Prep Basketball: West’s Joseph to N.C. Wesleyan

Published 9:46 pm Saturday, May 9, 2015

MOUNT ULLA — What sold West Rowan’s Greg Joseph on North Carolina Wesleyan was the proximity of the Rocky Mount college’s weight room to the basketball gym.

“I’m going to be spending a lot of time both places,” Joseph said. “I like that they’re right next to each other.”

Joseph is the ultimate work-ethic player. He’s a blue-collar warrior who transformed himself between his junior and senior seasons from contributor to go-to guy.

Joseph jumped from 3.9 points per game as a junior to 11.0 points per game as a senior.

“I went through a tough physical grind before my senior season,” Joseph said. “I did it because I knew I needed to get better if I was going to play in college. I got bigger. My skills got better.”

The grind the 6-foot-2 Joseph accepted was old-fashioned, but effective.  Pushups, pullups and plenty of running. West Rowan assistants Willie Ellis and Clint Mauldin pushed him to improve.

“He worked as hard any player we’ve had,” West Rowan head coach Mike Gurley said. “Then he had a great senior year . He was our second-leading scorer and leading rebounder. He and (fellow senior) Celexus Long gave us a great 1-2 punch, and that gave our young guys time to grow.”

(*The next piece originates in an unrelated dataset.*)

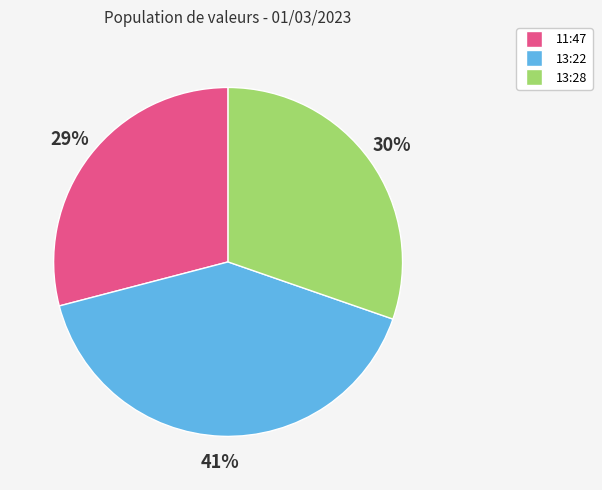

To the nearest percent, what is the difference between the largest and smallest slice percentages?

12%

Joseph improved his offensive game dramatically. He was a layups-and-stickbacks guy as a junior. As a senior, he was undersized for the post, but he owned a deadly turnaround jumper that propelled him to spots on the All-South Piedmont Conference team and All-Rowan County team.

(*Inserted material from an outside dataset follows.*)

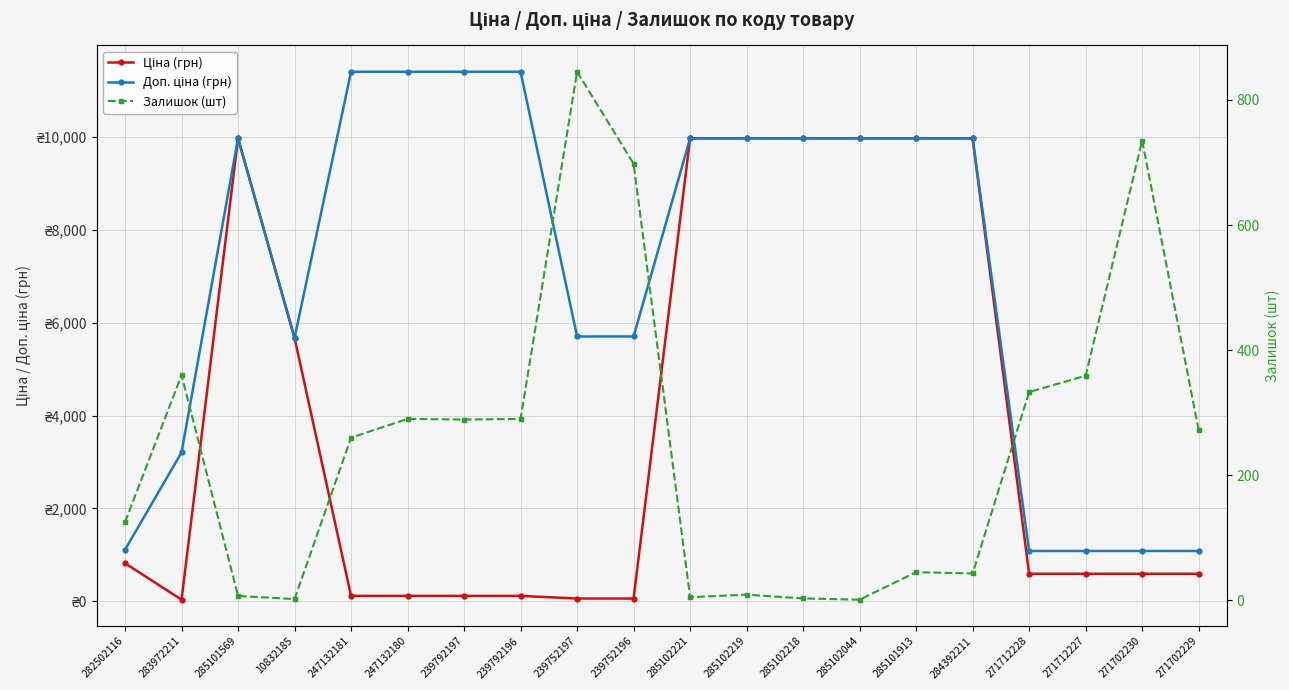

What is the label of the 1st point from the left?

282502116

“I used to shoot it flat, but we worked a lot to get more arch on that shot,” Joseph said. “We changed the trajectory.”

The season highlight for West Rowan (13-12) was winning the Sam Moir Christmas Classic for the first time since 2005.  Joseph scored 38 points in the tournament and made a game-winning shot against South Rowan in a semifinal.

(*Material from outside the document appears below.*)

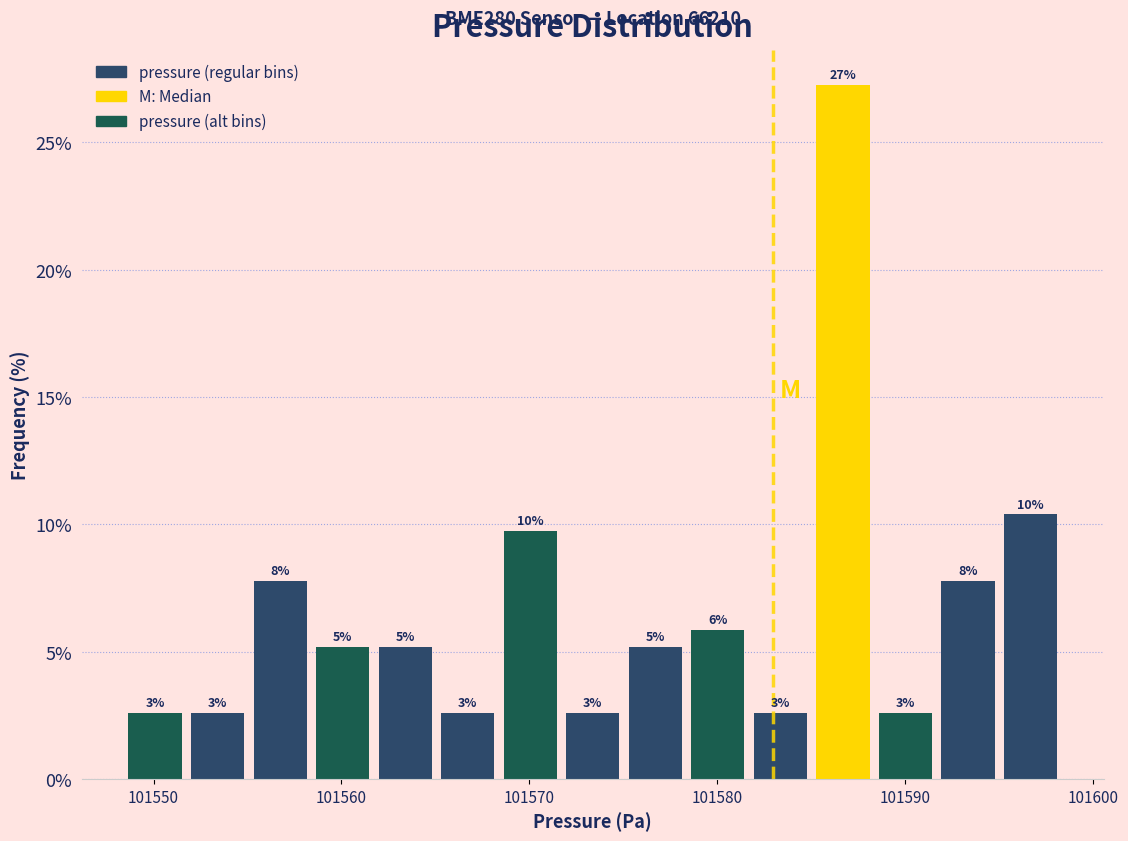

Around what value on the x-axis is the tallest bar? Give the approximate position of its centre, as read against the axis.

101587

A week later, Joseph scored a career-high 20 points in a 72-70 win against Hickory Ridge.

N.C. Wesleyan coach John Thompson loved Joseph when he saw him on film. Joseph liked the players and the campus when he visited.

Monday’s ceremony for Joseph was low-key, Cokes and cakes in Gurley’s classroom, with his teammates seated at desks and his family in chairs. Still, this was one Gurley’s favorite moving-on-to-college-basketball celebrations.

“There’s a personal parallel between Greg’s career and my own at North Meck,” Gurley said. “I averaged 4 points as a junior, but then I had a good senior year and went to Belmont Abbey. We’ve had high-profile guys sign with big schools, but this one means as much to me as any of them.

“This kid has made himself into a player, and he’s done the job academically. This is a day that could change Greg’s life, and it’s a day not a lot of people thought was going to occur.”

Joseph is going to a program with a pretty good team. N.C. Wesleyan’s Battling Bishops were 13-12 last season. They play in the USA South Conference with other Division III schools such as Averett, Methodist and Greensboro College.

Joseph will move out to a wing position in college, but he’s confident he’ll be able to make the transition.

“Greg kept saying he would play college ball, and he made it happen,” Gurley said. “He’s going 200 miles away, but you don’t go to college to stay close to your high school friends. You go to college to become a man.”